Proper 27

The worldview of death is that it’s a demise to be feared and avoided. A concert about death might seem macabre for some. But I can assure you, the music you’ll hear this evening doesn’t come close to embracing that concept. Tonight, we will celebrate the Feast of All Saints with a concert, to which you are all invited. The focal point of the evening will be John Rutter’s setting of the requiem mass, an ancient liturgical text known as the “mass for the dead.” But this evening will be more about the living, I promise.

The liturgical year allows us to focus on the full spectra of human existence – joy, pain, struggle, and even death itself. All Saints is a time to reflect on death, but not the worldview of death. Wayne Dyer once stated that “Life is a sexually-transmitted, terminal disease.” That’s one way to look at it – that we’re all headed for the cemetery. But that’s a surface-level understanding of life, just like fear is a surface-level understanding of death. That’s because there’s so much about death we don’t know. But life has unknowns too. That’s called substance – nonphysical truths upon which life is built.  

Life has substance. Death also has substance. Substance is not tangible, so why should we fear any of it? Music is one way to help us with this. Worldview modernity is about going from one ending to the next, focusing on destinations, finishing goals, or checking things off of the list. Music isn’t about getting to the end. If that were so, then only the fastest musicians would be the best. Music is about going “nowhere.” It’s about deepening experience itself, rather than completing it. And the true nature of living is exactly the same. Music helps us wrap our minds around what it means to be alive, something we all need help with from time to time.

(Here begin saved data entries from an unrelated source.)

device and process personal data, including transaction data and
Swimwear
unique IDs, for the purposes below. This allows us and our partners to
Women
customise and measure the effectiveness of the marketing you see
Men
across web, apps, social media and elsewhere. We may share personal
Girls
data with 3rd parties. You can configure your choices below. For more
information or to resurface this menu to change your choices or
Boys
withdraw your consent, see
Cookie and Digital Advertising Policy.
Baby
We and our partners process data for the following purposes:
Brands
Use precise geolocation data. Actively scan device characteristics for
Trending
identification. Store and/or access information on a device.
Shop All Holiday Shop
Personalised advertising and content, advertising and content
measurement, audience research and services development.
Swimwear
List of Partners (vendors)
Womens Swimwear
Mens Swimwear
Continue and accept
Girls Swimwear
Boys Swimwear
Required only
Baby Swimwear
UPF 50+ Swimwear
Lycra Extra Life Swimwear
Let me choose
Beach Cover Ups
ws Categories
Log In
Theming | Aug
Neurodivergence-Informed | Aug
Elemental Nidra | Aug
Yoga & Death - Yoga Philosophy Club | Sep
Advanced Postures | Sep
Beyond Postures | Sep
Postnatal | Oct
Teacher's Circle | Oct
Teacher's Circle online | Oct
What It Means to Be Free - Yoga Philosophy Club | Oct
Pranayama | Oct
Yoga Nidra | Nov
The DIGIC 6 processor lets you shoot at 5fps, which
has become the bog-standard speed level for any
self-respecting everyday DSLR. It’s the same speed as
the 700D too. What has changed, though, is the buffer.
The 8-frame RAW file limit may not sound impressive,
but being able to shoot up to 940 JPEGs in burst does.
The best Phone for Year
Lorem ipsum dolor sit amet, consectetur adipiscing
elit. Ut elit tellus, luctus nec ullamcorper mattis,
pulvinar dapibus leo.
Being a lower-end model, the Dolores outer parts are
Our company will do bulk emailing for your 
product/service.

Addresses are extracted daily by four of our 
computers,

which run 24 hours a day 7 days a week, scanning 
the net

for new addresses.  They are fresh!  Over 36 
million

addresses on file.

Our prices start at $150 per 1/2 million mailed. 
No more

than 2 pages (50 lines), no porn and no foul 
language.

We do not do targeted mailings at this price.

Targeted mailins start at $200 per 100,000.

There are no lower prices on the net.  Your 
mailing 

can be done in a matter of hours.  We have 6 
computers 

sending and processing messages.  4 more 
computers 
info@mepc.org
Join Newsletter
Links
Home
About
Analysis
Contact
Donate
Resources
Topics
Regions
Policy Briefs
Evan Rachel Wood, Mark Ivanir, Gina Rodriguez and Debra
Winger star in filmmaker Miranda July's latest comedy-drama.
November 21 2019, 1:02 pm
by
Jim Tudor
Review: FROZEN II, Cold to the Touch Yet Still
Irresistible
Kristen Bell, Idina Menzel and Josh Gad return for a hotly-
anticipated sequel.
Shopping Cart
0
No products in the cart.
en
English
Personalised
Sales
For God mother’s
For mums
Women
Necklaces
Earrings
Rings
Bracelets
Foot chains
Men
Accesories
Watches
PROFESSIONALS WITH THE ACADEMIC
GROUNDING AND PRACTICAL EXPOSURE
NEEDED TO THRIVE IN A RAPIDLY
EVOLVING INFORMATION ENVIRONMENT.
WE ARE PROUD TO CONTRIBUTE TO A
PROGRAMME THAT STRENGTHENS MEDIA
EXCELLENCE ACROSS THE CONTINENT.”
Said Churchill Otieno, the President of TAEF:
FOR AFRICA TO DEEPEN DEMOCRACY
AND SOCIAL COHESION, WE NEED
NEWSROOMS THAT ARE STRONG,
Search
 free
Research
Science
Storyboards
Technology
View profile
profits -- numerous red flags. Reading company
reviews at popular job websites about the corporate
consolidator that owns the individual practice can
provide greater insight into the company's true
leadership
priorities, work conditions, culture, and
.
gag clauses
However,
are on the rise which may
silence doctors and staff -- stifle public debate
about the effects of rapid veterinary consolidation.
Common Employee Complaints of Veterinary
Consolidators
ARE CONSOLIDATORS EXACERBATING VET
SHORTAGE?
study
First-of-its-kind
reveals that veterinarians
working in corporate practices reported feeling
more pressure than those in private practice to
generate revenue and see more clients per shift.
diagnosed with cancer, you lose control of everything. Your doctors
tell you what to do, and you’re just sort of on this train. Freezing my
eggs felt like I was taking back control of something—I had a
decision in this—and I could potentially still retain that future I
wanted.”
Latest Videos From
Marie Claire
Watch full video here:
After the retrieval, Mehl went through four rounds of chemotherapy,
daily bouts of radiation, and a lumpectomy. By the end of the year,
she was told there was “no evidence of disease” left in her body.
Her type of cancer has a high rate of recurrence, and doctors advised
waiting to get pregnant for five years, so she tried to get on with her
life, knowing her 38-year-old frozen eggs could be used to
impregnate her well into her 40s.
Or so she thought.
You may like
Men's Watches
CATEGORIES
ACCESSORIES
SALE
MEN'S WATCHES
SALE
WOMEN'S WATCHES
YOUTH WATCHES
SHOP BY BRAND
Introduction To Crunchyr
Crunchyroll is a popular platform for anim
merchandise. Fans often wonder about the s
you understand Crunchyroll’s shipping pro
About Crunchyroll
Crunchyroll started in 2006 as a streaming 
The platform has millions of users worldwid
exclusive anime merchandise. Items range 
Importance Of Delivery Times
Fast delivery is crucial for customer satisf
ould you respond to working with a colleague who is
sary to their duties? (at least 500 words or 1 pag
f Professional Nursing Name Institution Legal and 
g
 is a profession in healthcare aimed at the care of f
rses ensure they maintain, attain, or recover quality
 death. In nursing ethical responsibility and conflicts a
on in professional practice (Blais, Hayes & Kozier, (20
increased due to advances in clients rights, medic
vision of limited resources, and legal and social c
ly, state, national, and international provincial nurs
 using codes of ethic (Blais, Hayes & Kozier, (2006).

Tonight’s featured composition, Rutter’s Requiem will be moving, uplifting, inspiring, and thought-provoking. It contains seven poignant, contrasting movements with traditional Latin texts interspersed with passages in English. The only time you’ll hear what might be considered the traditional worldview of death is at the beginning of the piece, in the first few measures. The harmony evokes images of the grim reaper, creepy and chilling. The first few bars are dissonant with a dark, somber, and empty-sounding texture. But as the piece progresses, you will hear transformation. The music eventually brings the listener to a peaceful image, an intimacy with death, not a fear of it. This is most obvious in the final movements, culminating with the exhilarating, Lux Aeternam “Light Eternal.”

I’ve read about people who receive a terminal diagnosis and eventually come to terms with surrendering to their inevitability. Tonight, you’ve got an opportunity to do that very thing. It’s not a scary thought, it’s an unarguable truth. Death is a kind of ending, just like music has a kind of ending. But to get to the end is never the point. A lot of people miss their life, trying to get to things and go places that don’t amount to much. Tonight’s concert won’t be about endings, those are pointless objects. Tonight’s concert will be about the eternal subject; the ongoing nature of life itself; and the profundity of what it all teaches us. Words fall short, but if you have a chance to be there, this music will give you a glimpse of that substance of which the world is bereft. I hope you won’t miss it. Soli Deo Gloria!